> _Goal of the exercise_: Please transcribe the goldfish pond thread from "If anyone has" up to and including "safe dosing level?".

> _Text section_:
# Breeding nuisance!



## Swampy (29 Mar 2009)

Sorry if this question has already been asked...
I have a 900 gallon pond full of over sexed goldfish, in the past Ive shipped them on to LFS, e-bay etc. Ive been thinking of adding a species of coldwater fish to keep the numbers of goldfish down. I had even thought of using perch, as an angler I know what these little fish are like for eating small fish, but the down side, once grown, an adult perch could easly eat any of my adult goldfish!
If anyone has an idea for a small pond, to keep the numbers down, (_Not my wifes idea of bromide_) Im all ears!

On a different subject, Ive now replanted my pond and seen the post by ceg4048 but and am a little unsure about using garden ferts in a pond with fish. What is a safe dosing level?


----------



## Ed Seeley (29 Mar 2009)

Can't help on the ferts, my koi produce plenty of nutrients for the plants in my pond and, as I want my koi to grow as much as possible, the last thing I want to do is increase the TDS by adding ferts!  I spend all my time doing lots of filter cleanings to keep it down!

As to the breeding then there are some semi-predatory fish you could use.  Orfe are close relatives of chub and will eat any small fish.  However in many ponds the parent fish will eat the eggs and fry and keep numbers down.  Is your pond very heavily planted?  If so there may be too many places to hide.  I think your idea of a small shoal of perch might work really well.  Once they get to 8" or so (probably in a couple of years) I'm sure a good LFS will happily swap them for smaller ones as someone is bound to snap big perch up as they'd make really great coldwater oddball fish for someone who likes predatory fish!  They'd look great in a large tank with bamboo sticks to look like reeds!

> _Data segment_:
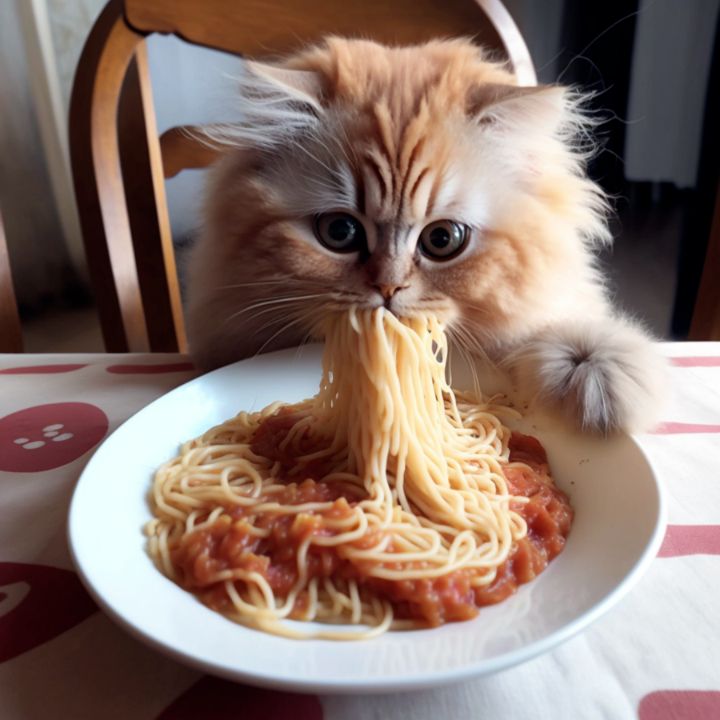
This screenshot has width=720, height=720. In order to click on red designs on white tablecloth in this screenshot , I will do `click(60, 603)`, `click(55, 454)`, `click(48, 366)`, `click(139, 366)`, `click(702, 539)`, `click(682, 423)`, `click(696, 363)`, `click(669, 700)`, `click(247, 703)`.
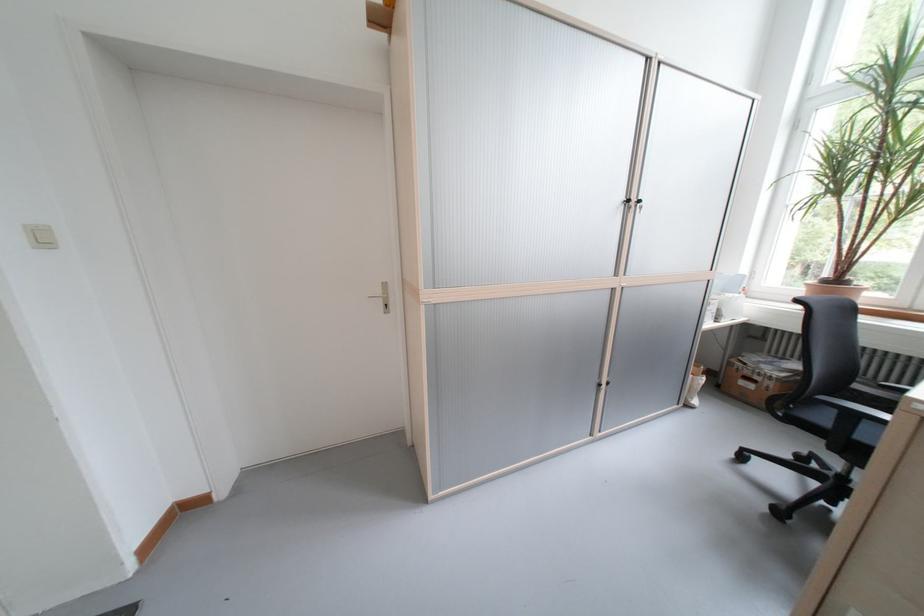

> _Result_:
If anyone has an idea for a small pond, to keep the numbers down, (_Not my wifes idea of bromide_) Im all ears!

On a different subject, Ive now replanted my pond and seen the post by ceg4048 but and am a little unsure about using garden ferts in a pond with fish. What is a safe dosing level?